● **Document excerpt**
* * * * *
Grand National – the greatest test of all

RADIO TIMES, April 2017

The Grand National is among the most exciting, demanding and yes, dangerous challenges in sport. Not as demanding as marathon running or international rugby, not as dangerous as motor racing or mountain climbing, but unique in its responsibility. Because it’s you and your horse.

God help me it’s now 52 years since I lined up at Aintree and, if you really want to know, I went to Walton Hospital and my horse, Time, cantered away scot-free (pardon the pun) and ended his days in happy retirement with Harry Llewellyn who had won Olympic Gold in Show Jumping on Foxhunter at the 1952 Helsinki Olympics. I have been to just about every Grand National since that 1965 disaster and still find it the most thrilling event of the year.

For this is one of those tests that is an absolute: 40 horses, 40 fences over four and a half miles of the same ground over which the race has been galloped for 170 years… and counting. It is not as extreme as it was – there used to be a stone wall and a ploughed field to cross, and since my time the heavy drops have been eliminated on the jumps down to Bechers and all the fences, even the big ditch over which Time and I somersaulted on the second circuit, have had their structures made more forgiving. But it’s still at the end of the spectrum and as the 40 riders parade in front of the stand they know and we know that in the next quarter of an hour they and their horses will attempt something which will bring moments they and we will never forget.
* * * * *
● **Data shown**
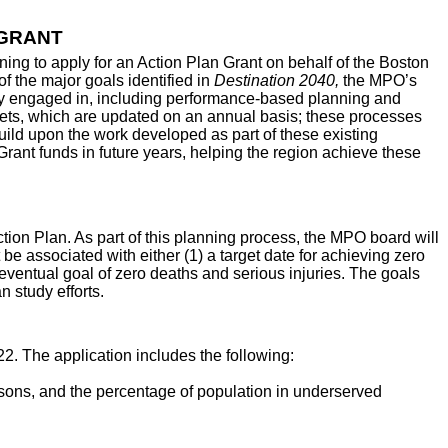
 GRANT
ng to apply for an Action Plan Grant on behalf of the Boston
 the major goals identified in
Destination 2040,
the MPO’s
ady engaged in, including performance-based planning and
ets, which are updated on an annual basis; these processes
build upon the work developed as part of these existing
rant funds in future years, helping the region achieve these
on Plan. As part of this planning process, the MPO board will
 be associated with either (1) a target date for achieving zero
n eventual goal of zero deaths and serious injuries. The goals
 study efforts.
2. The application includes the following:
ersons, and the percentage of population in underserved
* * * * *
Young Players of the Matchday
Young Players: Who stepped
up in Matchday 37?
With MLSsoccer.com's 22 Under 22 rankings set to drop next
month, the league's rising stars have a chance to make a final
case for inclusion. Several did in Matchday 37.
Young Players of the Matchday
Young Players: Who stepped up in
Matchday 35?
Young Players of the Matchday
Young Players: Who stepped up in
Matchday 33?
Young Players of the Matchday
* * * * *
● **Required tasks**
1/ Answer these about the Grand National article:
(a) What was the name of the writer's horse at Aintree?
(b) In which city did Harry Llewellyn win Olympic Gold in Show Jumping?
(c) Over what distance is the race run?
2/ Write the next part of the Grand National article, picking up right after its last sentence.
You won't need the rows for anything here.

● **Answers to this exercise**
1/
(a) Time
(b) Helsinki
(c) Four and a half miles

2/
The daunting nature of the challenge is part of its attraction. Those riders are the climbers looking up to the top of the mountain or, in the most collective example I have ever experienced, the thousands of expectant runners making their way to the start of the London Marathon. Before the day is out they will have been through the mincer in search of their dream. It will be hard. But it could be glorious. The Grand National riders have all that and they have something else. It’s not only their legs that are going to stretch – it’s those beneath them. And that can give a glory all its own.

For when it clicks, riding a horse over those big Aintree fences is as good as it gets. You are in a pack of half ton athletes drilling down to a five-foot obstacle at 30 miles an hour and your own mind and body is trying to inhabit every fibre of the being beneath you to perfect the leap ahead. Of course, it doesn’t always work. I remember awful carnage and loose horses and a struggle to stay upright on the run towards Bechers, but then dream becoming reality as the mighty posse drummed back towards the stands and Time flew over the huge Chair fence as if it was a hay bale. Everything was possible. Four fences later it wasn’t.

Not all horses are as lucky as Time was, not all jockeys are as fortunate as me. For the Grand National absolutely cannot be a risk-free zone, talk of a “safe Grand National” is the ultimate in oxymoron. It’s the danger that brings responsibility for the riders and in particular for the horses. Racing is what they have been bred and reared and trained for, but it’s we who choose to send them to the test. Simon Barnes would not put one of his horses through it. I would. I think the ordeal, although still hugely demanding, is as fair as it can be and the only change I would make is to adopt the instant dismount and wash down of the horse at the finish as they do at the end of the four-and-a-half mile cross country at the Badminton Horse Trials.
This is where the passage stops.